Но Франческа считала само существование ошейника неимоверно унизительным и постоянно просила снять. Намеками, жестами, взглядами…

Я бы снял, честное слово, раз это для нее так важно. Но она же тогда уйдет!

Или не уйдет. Не знаю. Главное — сможет уйти. Я не хотел рисковать.

Не мог потерять ее.

Дурак. Даже не дурак — идиот. Снова по тем же граблям. С разбегу. Не я ли любил повторять «Никаких привязанностей к человекам». И вот…

Я знал, чем все закончится. Люди слабы и смертны. Им отмерен ничтожно малый срок.

Еще было время. Десять, а то и двадцать лет до того, как она начнет стареть, как безупречная, сияющая кожа покроется сетью морщинок, сначала едва заметных, позже все более и более очевидных. Погрузнеет фигура, уйдет девичья прелесть и легкость…

Бессилие перед неизбежным финалом — одна из причин, по которым я не был настойчив в попытках сделать ее своей. Правильней всего было бы отпустить девчонку. Прервать эту мучительную для нее и обреченную для меня связь, пока не стало слишком поздно и слишком больно. Но я не хотел.

Боялся сближаться и не мог отпустить. Я нуждался в ней. Не как в воде или воздухе, но присутствие Франчески делало жизнь ярче. Я готов был расстаться с ней не больше, чем балованный ребенок, получивший новую, желанную игрушку.

Глава 7. Волчонок

Intermedius

Умберто Рино

— Забудь. Твоя сестра мертва.

Наследник мотнул лохматой головой, и на его лице, Умберто Рино, словно в зеркале, увидел выражение фамильного упрямства.

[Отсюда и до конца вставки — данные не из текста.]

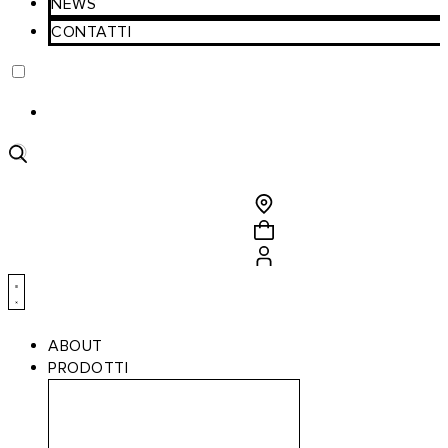
NEWS
CONTATTI
Ricerca
prodotti
ABOUT
PRODOTTI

— Это не так, мой сеньор и отец. Поверенный, — юноша сверился с письмом в руке, — Бакерсон пишет из Рондомиона, что в городе видели девушку, похожую на Франческу.

Презрительное выражение лица Риккардо контрастировало с почтительным тоном.

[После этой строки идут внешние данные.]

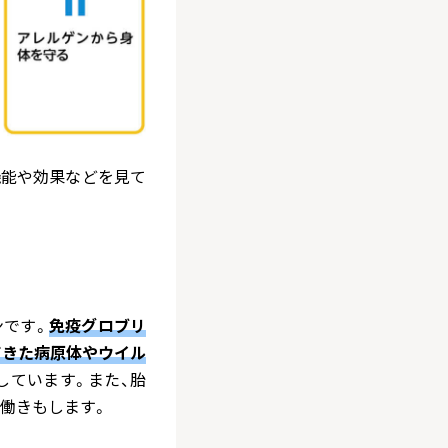
れの機能や効果などを見て
ンです。
免疫グロブリ
てきた病原体やウイル
しています。また、胎
働きもします。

«Ты отдал Франческу. Ты запер меня, не дал проститься с сестрой, но теперь ты не сможешь запретить мне искать ее», — говорил яростный взгляд юноши.

Герцог отвел глаза.

За прошедшие два месяца наследник Рино изменился как-то резко и сразу. Ушел, растворился в серой, полной пепла хмари, встрепанный птенец, мальчишка в теле взрослого. Вышел вместе с рыданиями по потерянной сестре.

Риккардо повзрослел в одночасье, утратив уважение и страх. Он больше не искал одобрения отца и не боялся спорить с ним, не стесняясь и посторонних.